Autre concurrent qui pourrait venir ternir les plates bandes du Suzuki S-Cros, c’est le Toyota Yaris Cross. Bien que profitant d’une puissance de 130 chevaux, le SUV de Toyota ne profite que d’une transmission à 4 roues motrices sans arbre de transmission, là où le Suzuki S-Cross en est équipé. Même si en termes de prix, les deux se valent, l’habitabilité arrière et le manque de coffre est en défaveur du Toyota Yaris Cross.
Essai Suzuki S-Cross BVA 110ch : de quoi rester bon en tout point ?

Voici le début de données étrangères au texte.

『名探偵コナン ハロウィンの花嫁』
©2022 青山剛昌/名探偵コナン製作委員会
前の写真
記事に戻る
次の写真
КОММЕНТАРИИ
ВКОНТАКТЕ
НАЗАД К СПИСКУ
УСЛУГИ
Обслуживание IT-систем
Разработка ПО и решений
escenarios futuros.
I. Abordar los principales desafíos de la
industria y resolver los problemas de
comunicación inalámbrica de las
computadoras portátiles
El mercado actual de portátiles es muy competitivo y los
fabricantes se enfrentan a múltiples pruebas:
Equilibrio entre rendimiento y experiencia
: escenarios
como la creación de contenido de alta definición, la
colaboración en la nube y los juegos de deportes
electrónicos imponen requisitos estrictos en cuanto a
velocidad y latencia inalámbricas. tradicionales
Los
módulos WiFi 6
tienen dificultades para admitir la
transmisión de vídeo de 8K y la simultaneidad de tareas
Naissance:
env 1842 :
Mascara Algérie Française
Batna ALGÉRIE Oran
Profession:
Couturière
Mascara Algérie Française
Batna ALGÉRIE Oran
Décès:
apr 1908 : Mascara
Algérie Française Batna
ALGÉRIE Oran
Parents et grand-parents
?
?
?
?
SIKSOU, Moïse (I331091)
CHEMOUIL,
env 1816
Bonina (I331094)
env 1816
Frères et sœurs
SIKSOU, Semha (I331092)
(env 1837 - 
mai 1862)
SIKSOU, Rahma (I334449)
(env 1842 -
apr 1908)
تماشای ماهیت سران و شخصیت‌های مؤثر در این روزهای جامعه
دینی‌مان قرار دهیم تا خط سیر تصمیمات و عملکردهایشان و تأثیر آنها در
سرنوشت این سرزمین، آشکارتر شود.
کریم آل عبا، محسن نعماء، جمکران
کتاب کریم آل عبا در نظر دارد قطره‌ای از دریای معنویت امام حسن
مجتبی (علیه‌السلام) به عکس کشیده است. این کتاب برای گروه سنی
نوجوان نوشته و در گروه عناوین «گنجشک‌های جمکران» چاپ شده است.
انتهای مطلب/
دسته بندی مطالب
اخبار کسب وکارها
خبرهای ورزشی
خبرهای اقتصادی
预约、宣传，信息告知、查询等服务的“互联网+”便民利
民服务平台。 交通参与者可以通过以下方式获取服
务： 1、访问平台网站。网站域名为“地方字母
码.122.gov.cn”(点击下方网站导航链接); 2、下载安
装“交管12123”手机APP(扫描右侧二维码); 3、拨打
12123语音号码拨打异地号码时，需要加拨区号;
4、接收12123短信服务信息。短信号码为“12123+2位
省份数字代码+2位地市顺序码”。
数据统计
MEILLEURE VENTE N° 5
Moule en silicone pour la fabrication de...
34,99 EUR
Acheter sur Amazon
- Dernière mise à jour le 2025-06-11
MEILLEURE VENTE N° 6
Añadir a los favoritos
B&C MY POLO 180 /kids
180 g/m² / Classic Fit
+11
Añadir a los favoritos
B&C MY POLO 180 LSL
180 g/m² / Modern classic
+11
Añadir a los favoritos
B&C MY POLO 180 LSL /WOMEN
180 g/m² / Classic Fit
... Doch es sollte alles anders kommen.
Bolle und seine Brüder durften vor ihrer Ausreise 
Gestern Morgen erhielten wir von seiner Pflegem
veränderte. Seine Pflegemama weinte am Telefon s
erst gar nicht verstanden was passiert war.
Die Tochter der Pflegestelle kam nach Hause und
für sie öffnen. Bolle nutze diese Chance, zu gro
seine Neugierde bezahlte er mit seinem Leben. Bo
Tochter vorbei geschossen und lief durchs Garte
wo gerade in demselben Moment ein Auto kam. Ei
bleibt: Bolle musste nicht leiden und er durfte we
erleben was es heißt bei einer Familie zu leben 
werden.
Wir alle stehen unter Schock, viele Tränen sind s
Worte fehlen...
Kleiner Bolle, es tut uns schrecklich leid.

Au global, ce Suzuki S-Cross se montre toujours comme un bon compromis entre performance suffisante et prix. Son moteur se révèle agréable même s’il a perdu quelques chevaux au passage et son intérieur simple mais plutôt bien doté reste une bonne alternative pour ceux cherchant un véhicule bon à tout faire à un prix raisonnable.
Seul peut-être sa boîte de vitesses automatique fera réfléchir certains acheteurs avec une lenteur surtout à basse vitesse et ses quelques à-coups. Mais il a un atout que beaucoup de SUV urbains n’ont pas, sa transmission à 4 roues motrices et ce pour un peu plus de 30 000 euros. De quoi se poser la question pour ceux souhaitant un véhicule polyvalent et pouvant crapahuter un peu partout hors des routes goudronnées.